L’eroicità è qualcosa che non appartiene all’America. Le appartengono invece il dolore e la prigione. Trapassa dalle sbarre della gabbia del corvo al quale la Kidman dice: “Sposami”. L’America del 1998, in periodo di fellatio clintoniane, dibatte su cosa è politicamente corretto non facendo altro che sfoderare tutto il suo bigottismo. Le pagine si sfogliano dagli anni ’40 ai giorni nostri con lo stesso tono cupo e asfissiante, con il medesimo bisogno di conformarsi che appiattisce la natura umana.

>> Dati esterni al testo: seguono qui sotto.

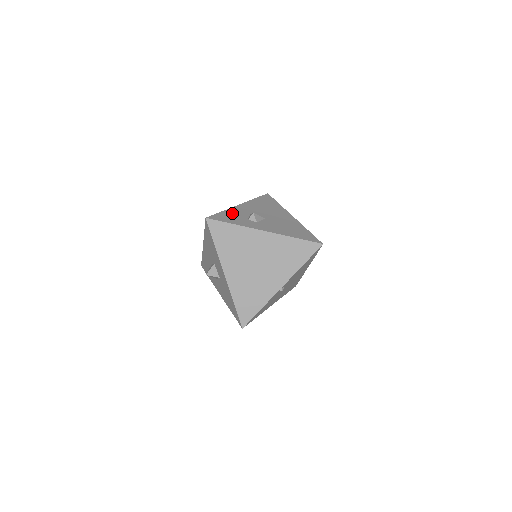
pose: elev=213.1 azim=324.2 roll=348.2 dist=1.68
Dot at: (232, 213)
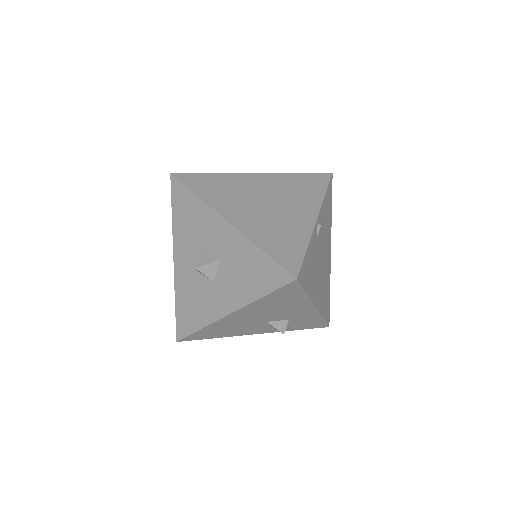
Dot at: occluded
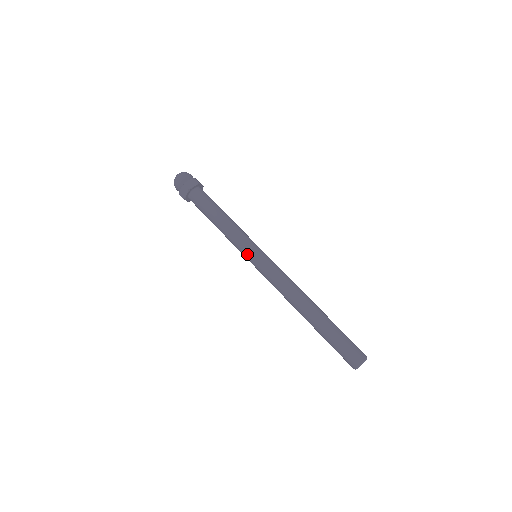
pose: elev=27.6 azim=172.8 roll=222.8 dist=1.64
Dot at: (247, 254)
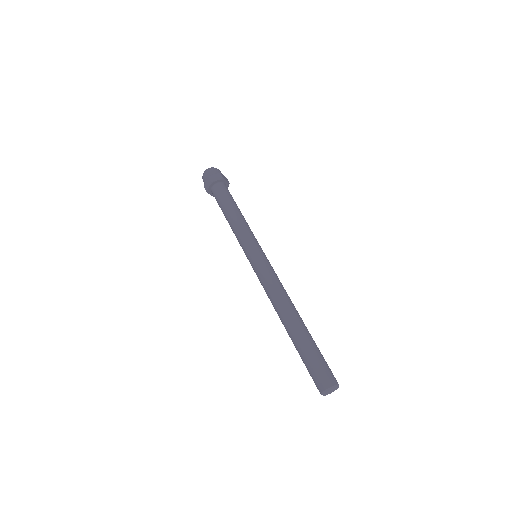
Dot at: (253, 246)
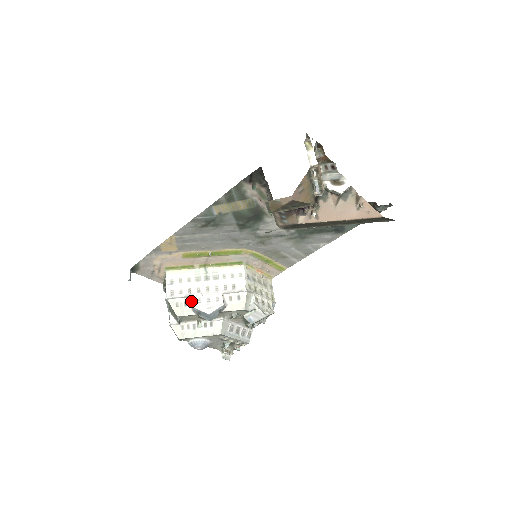
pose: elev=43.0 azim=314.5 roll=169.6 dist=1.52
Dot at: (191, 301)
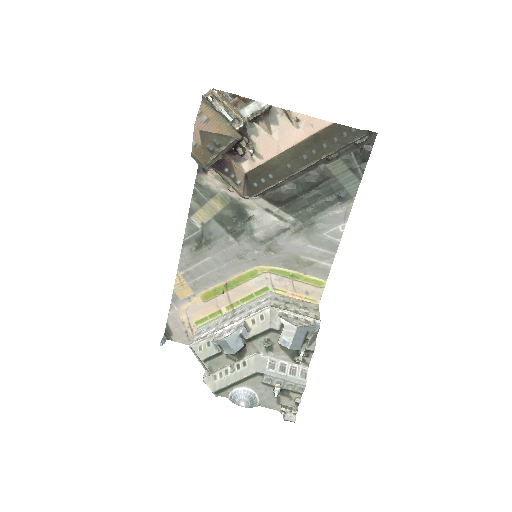
Dot at: occluded
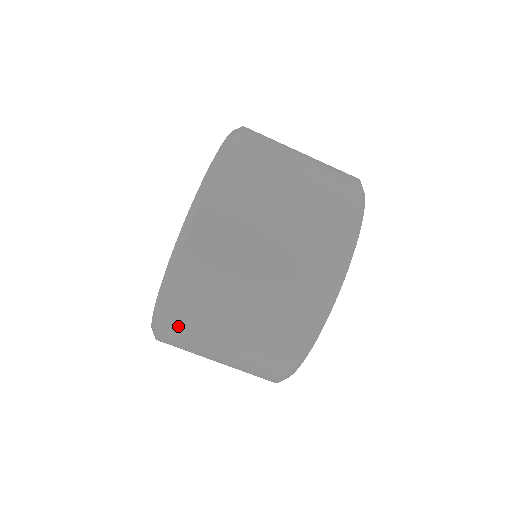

Poi, un uomo e una donna si incontrano perché sono disperati, perché entrambi sono esausti di scappare, mentire, non essere se stessi. Faunia e Coleman sono personaggi estremi: lei distrutta dalla vita, che forse ha contribuito a distruggere per annullare se stessa, lui un nero con la faccia bianca come un giglio. Una relazione politicamente scorretta, fuori età, oltre le capacità sessuali di lui, oltre la disponibilità all’amore di lei. La speranza che rimane alla fine è quella di poter aprire la gabbia almeno un po’ e, come una folata d’aria, lasciare che anche altre gabbie si aprano.

Curiosità: Philip Roth è considerato una punta di diamante nel panorama letterario americano contemporaneo. Nel 1998 vince il Pulizer con Pastorale americana. Poi arrivano Ho sposato un comunista e La macchia umana, una sorta di trilogia sulla storia dell’intera nazione americana.